Today there are more than 4.2 millions Americans with a security clearance: the so-called ‘national security apparatus’ is a state within the state with very little accountability. How do you look at it?

“It is incompatible with even an approximation to democracy with respect to foreign affairs and military policy”.

Finally, you have lived an intense life, looking back would you suggest to talented and young people to serve their country operating inside the government and trying to change the system from the inside or would you rather suggest that they rebel? Follow the orders or follow your conscience?

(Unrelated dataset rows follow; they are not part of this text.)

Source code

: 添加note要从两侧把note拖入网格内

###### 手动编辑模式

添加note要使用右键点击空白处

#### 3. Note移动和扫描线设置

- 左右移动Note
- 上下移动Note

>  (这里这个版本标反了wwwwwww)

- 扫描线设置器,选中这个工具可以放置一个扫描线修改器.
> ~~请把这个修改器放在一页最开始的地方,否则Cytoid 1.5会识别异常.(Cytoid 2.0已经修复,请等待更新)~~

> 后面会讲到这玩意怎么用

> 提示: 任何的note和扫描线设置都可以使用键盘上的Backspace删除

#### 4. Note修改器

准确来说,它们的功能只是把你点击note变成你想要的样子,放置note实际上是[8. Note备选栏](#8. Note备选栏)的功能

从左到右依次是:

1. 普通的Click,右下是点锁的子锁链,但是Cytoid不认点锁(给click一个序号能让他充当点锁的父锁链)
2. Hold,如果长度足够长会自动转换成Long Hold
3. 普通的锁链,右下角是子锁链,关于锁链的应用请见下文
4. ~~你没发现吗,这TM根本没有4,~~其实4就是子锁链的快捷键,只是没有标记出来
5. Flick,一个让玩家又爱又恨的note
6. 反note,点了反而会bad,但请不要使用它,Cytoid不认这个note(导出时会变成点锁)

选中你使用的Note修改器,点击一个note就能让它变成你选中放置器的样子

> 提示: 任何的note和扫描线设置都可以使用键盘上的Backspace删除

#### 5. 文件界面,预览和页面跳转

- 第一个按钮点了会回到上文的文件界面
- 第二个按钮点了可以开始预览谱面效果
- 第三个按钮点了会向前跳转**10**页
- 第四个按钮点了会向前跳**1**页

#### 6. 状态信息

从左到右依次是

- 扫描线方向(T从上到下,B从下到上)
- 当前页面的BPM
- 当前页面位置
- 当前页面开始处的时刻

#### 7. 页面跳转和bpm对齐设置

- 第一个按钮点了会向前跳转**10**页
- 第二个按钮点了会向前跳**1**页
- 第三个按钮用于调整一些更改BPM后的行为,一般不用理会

“Changing the system from the inside scarcely ever happens; there are too many built-in safeguards against insiders acting on conscience that disagrees with the judgment of their superiors. One’s conscience can mislead, too; in fact, all too often ‘consciencè counsels insiders to put their obedience to superior authority and orders higher than any oaths they have taken to support the Constitution and the welfare of their fellow citizens. Often re-direction of conscience, enlarging one’s loyalties to fellow citizens and humans beyond narrow agency or conventional loyalties, is called for; and the example of others can help that awakening. I would suggest to talented young people that they can do better to serve humanity and their own countries by learning about, questioning, and acting to change wrongful and dangerous policies by their government from outside the Executive branch. If, instead, they find themselves inside it and discover that their bosses or agencies are deceiving the legislature and the public, acting inhumanely and dangerously, then I would urge them to consider exposing that to the larger citizenry, with documents, at whatever personal cost to their own careers and lives”.


Daniel Ellsberg is a former US military analyst who in 1971 leaked the Pentagon Papers, which revealed how the US public had been misled about the Vietnam War.